YOUR INSTRUCTIONS: Look through the material below and copy exactly the lines from the line with "left elbow: (539, 728)" to the line with "right elbow: (120, 371)", those two lines included.

EXTRACTED DATA:
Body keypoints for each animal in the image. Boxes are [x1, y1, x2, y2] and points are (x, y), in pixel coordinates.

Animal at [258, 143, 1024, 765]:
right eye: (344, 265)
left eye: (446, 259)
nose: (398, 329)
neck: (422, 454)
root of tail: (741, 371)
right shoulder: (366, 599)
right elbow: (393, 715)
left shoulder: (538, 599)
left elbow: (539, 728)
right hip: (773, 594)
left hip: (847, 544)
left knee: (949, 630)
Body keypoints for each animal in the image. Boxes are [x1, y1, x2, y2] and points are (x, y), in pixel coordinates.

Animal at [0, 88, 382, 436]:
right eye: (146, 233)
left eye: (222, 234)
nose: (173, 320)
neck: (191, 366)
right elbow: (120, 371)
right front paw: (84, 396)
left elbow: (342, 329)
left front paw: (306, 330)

RESULT OF THE TASK:
left elbow: (539, 728)
right hip: (773, 594)
left hip: (847, 544)
left knee: (949, 630)
Body keypoints for each animal in the image. Boxes are [x1, y1, x2, y2] and points are (x, y), in pixel coordinates.

Animal at [0, 88, 382, 436]:
right eye: (146, 233)
left eye: (222, 234)
nose: (173, 320)
neck: (191, 366)
right elbow: (120, 371)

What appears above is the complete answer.